A falta de menos de un mes para la aplicación del Reglamento General de Protección de Datos (GDPR en sus siglas en inglés), las compañías se están preparando para tenerlo todo listo de cara a esta normativa europea. Así, la responsabilidad proactiva de empresas y organismos es uno de los puntos clave para ello, es decir, deben realizar un análisis del riesgo mediante el que se obtengan las medidas a implantar junto a una posible evaluación del impacto de la protección de datos en la entidad, tal y como ha destacado la tecnológica Sothis en la charla ‘Cómo afecta la GDPR a tu negocio’ dirigida a miembros de la Asociación de la Industria Alimentaria de Castilla y León (Vitartis).
“Las empresas deben adoptar medidas que aseguren razonablemente que están en condiciones de cumplir con los principios, derechos y garantías que el Reglamento establece”, explicó el responsable del Departamento de Gobierno de Seguridad de la Información de Sothis Raúl Prieto, quien añadió que actuar solo cuando ya se ha producido una infracción “es insuficiente como estrategia, pues los daños pueden ser difíciles de compensar o reparar”.
La figura del DPO
Durante la charla, Prieto recalcó que la GDPR prevé en ciertos sectores la designación del llamado Delegado de Protección de Datos (DPO). “Se trata de la persona responsable de informar a la entidad sobre sus obligaciones legales en materia de protección de datos, así como de velar o supervisar el cumplimiento normativo al respecto. Además, debe actuar como punto de contacto entre la Agencia Española de Protección de Datos (AEPD) y la organización”.
Esta figura se debe designar siempre y cuando el tratamiento de los datos se realice por parte de autoridades y organismo públicos; organizaciones que realicen un seguimiento de interesados de forma habitual y sistemática a gran escala; y organizaciones que procesen datos personales de categorías especiales a gran escala. Según la normativa, el DPO que se nombre debe contar con cualidades de distinta naturaleza, incluyendo conocimientos jurídicos, técnicos, de gestión de programas y de gestión de riesgos, así como habilidades de comunicación.
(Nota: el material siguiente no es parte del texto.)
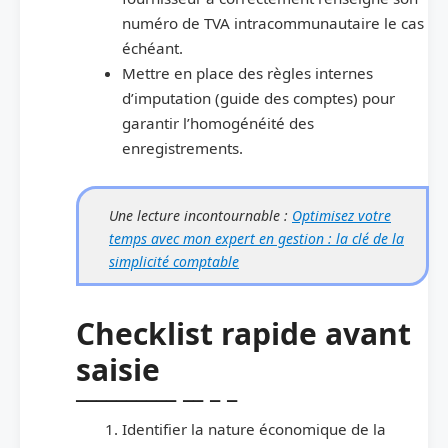
numéro de TVA intracommunautaire le cas
échéant.
Mettre en place des règles internes
d’imputation (guide des comptes) pour
garantir l’homogénéité des
enregistrements.
Une lecture incontournable :
Optimisez votre
temps avec mon expert en gestion : la clé de la
simplicité comptable
Checklist rapide avant
saisie
Identifier la nature économique de la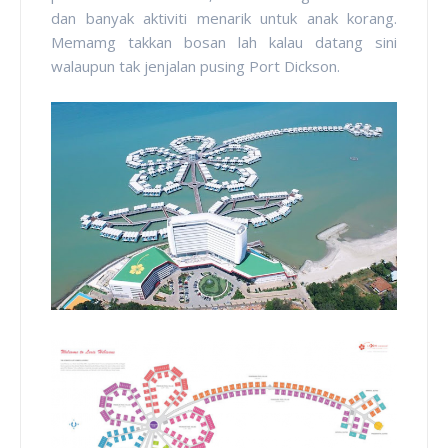
dan banyak aktiviti menarik untuk anak korang.
Memamg takkan bosan lah kalau datang sini
walaupun tak jenjalan pusing Port Dickson.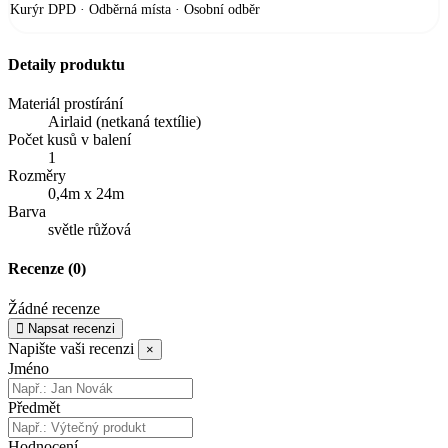
Kurýr DPD · Odběrná místa · Osobní odběr
Detaily produktu
Materiál prostírání
Airlaid (netkaná textílie)
Počet kusů v balení
1
Rozměry
0,4m x 24m
Barva
světle růžová
Recenze
(0)
Žádné recenze
Napsat recenzi
Napište vaši recenzi
×
Jméno
Předmět
Hodnocení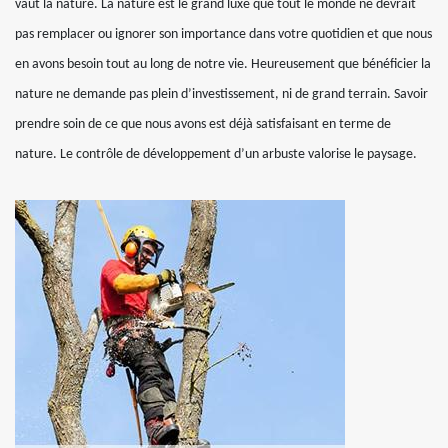
vaut la nature. La nature est le grand luxe que tout le monde ne devrait
pas remplacer ou ignorer son importance dans votre quotidien et que nous
en avons besoin tout au long de notre vie. Heureusement que bénéficier la
nature ne demande pas plein d’investissement, ni de grand terrain. Savoir
prendre soin de ce que nous avons est déjà satisfaisant en terme de
nature. Le contrôle de développement d’un arbuste valorise le paysage.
“Por ello, es recomendable que el DPO esté certificado, ya que la labor que desarrolla va a ser muy importante para la empresa. Como mínimo, entre sus funciones, debe informar y asesorar al responsable del tratamiento de los datos; supervisar el cumplimiento de lo dispuesto en el Reglamento; ofrecer el asesoramiento que se le solicite acerca de la evaluación de impacto sobre la protección de datos; y cooperar y ser contacto de la autoridad de control”, apuntó Prieto.
Durante la ponencia, el responsable del Departamento de Gobierno de Seguridad de la Información de Sothis también mencionó casos de empresas sancionadas por no cumplir con la debida protección de datos de los usuarios, así como la millonaria multa que se impuso a Facebook y el escándalo en el que la red social se ha visto envuelta tras la cesión y tratamiento de datos por parte de Cambridge Analytica. Los asistentes también pudieron poner en práctica un caso sobre la adecuación a la GDPR.
“La aplicación de esta normativa viene dada por la incertidumbre con la que se trabajaba hasta ahora, cuestiones tan relevantes como el procesamiento y almacenamiento de datos entre países, el nuevo tratamiento que se hace de los mismos con herramientas de Big Data o de Geolocalización, las brechas de seguridad o los nuevos escenarios de riesgo existentes. De esta manera, se trata de proteger mejor la privacidad de la ciudadanía de la Unión Europea”, ha concluido.